While notably liberal San Francisco has openly declared itself a haven for all immigrants regardless of their legal status, some of the cities and counties that have stopped detaining immigrants for ICE are politically conservative and are not trying to shield residents from deportation.
The city of Huntington Beach, California, which is predominantly white and Republican, stopped honoring the hold requests last summer for purely legal reasons. A federal court ruling in Oregon said so-called immigration detainers, which ask local police to hold immigrants suspected of living in the U.S. illegally for up to 48 hours, were not sufficient reason to keep someone in jail.
“We don’t have any policy or anything that prohibits our folks from interacting with ICE. We just follow the law,” said Police Chief Robert Handy, adding his officers don’t generally ask about immigration status because it doesn’t relate to their cases, not because they’re protecting anyone. “If they go get a warrant, we’ll hold them in our jail. If they ask us to go help for a search warrant on a drug house, we’re going to help them.”
San Francisco declared itself a sanctuary city more than two decades ago and continues to advertise itself as a place of refuge for immigrants. In 1989, the city passed an ordinance banning officials from enforcing immigration laws or asking about immigration status, unless required by law or court order. In 2009, it began issuing municipal identification cards that can be used to obtain a public library card and sign up for parks programs.
Today, San Francisco is one of more than 200 jurisdictions that have stopped fully honoring detainers.
The localities span a broad spectrum on how far they go to welcome immigrants or whether they’re trying to assist them at all. A big distinction is the reasoning behind local detainer policies. Places like Cook County, Illinois, and Santa Clara County, California, are trying to cultivate trust of police in immigrant communities. Others, such as San Bernardino and Riverside counties in California, cite fear of getting sued.
“When you use the term sanctuary city, it implies a policy decision that’s been made about how the city should engage with the immigrant community, and most of the detainer policies were adopted to address the legal concerns,” said Jennie Pasquarella, a staff attorney with the American Civil Liberties Union of Southern California.
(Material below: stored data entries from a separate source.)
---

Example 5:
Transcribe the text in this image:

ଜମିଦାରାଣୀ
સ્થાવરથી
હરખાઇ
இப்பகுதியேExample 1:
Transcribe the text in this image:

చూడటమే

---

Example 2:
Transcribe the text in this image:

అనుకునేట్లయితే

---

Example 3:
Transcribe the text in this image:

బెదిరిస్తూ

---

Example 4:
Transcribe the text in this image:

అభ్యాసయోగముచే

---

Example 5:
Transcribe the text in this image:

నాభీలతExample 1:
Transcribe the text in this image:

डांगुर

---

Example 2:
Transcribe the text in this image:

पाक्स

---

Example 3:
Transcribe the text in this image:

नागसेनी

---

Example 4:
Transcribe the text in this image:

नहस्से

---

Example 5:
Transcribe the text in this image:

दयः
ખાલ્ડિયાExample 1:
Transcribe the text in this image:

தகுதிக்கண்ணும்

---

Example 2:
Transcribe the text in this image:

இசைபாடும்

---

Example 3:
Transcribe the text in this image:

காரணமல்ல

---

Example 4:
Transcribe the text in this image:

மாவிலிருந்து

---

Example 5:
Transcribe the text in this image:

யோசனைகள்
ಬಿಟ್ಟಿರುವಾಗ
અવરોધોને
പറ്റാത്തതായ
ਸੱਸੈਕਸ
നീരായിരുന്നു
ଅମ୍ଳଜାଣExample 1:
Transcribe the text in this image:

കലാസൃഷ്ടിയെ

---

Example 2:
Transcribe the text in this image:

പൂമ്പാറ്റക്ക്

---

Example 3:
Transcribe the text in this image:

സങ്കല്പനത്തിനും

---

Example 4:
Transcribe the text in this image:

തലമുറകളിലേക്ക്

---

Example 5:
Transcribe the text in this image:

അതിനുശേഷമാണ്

Mark Krikorian, executive director of the anti-illegal immigration Center for Immigration Cities, acknowledged the difference but said the net effect was similar whether a city wanted to work with ICE or not.
“Some may cooperate here but not there. Some may cooperate on certain matters but not other matters. But any jurisdiction that does not cooperate fully with federal immigration authorities seems to me qualifies as a sanctuary city,” he said.
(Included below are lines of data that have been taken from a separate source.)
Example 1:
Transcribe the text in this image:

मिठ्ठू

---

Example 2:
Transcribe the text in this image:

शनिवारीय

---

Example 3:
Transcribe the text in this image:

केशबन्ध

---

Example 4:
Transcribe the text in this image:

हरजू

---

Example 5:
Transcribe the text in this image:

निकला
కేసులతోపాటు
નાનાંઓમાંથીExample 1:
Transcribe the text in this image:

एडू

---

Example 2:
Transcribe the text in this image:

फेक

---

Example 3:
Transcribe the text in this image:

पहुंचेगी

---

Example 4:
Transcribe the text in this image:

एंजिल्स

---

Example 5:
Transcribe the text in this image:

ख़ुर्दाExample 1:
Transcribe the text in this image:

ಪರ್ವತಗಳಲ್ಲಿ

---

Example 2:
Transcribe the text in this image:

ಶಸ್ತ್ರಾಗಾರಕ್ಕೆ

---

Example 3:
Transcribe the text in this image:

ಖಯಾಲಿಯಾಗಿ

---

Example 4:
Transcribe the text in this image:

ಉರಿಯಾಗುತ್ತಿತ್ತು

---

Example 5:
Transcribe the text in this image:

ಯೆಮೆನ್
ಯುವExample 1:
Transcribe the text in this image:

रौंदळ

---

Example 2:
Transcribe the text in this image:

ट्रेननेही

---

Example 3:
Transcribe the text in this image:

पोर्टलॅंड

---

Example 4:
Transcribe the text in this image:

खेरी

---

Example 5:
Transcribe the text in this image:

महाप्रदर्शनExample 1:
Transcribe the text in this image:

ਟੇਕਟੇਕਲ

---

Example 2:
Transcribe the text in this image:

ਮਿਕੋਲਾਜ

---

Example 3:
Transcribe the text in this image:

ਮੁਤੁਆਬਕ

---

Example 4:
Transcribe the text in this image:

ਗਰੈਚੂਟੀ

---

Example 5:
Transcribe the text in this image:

Last year, a spate of localities that had long worked closely with ICE stopped honoring detainers in response to the ruling in Oregon. In response, immigration authorities said they would start asking police to simply notify them when a suspected illegal immigrant is about to get released — not necessarily detain them. They believe the new approach, combined with a focus on more serious offenders, will lead to better collaboration from local law enforcement.
In populous Southern California, immigration agents have tended to work more closely with sheriff’s departments that run the county jails, where most serious offenders wind up. Smaller city jails like the one in Huntington Beach usually serve as short-term holding centers for misdemeanor arrests.
In the Orange County jail, deputies regularly interview immigrants about their legal status as part of a close collaboration with federal immigration agents. They tell them when someone they’ve flagged for possible deportation is due to be released. But the agency doesn’t hold people on the detainers due to legal concerns, said Steve Kea, assistant sheriff of custody operations.
“We are not a ‘sanctuary’ jurisdiction by any existing definition,” said Orange County undersheriff John Scott.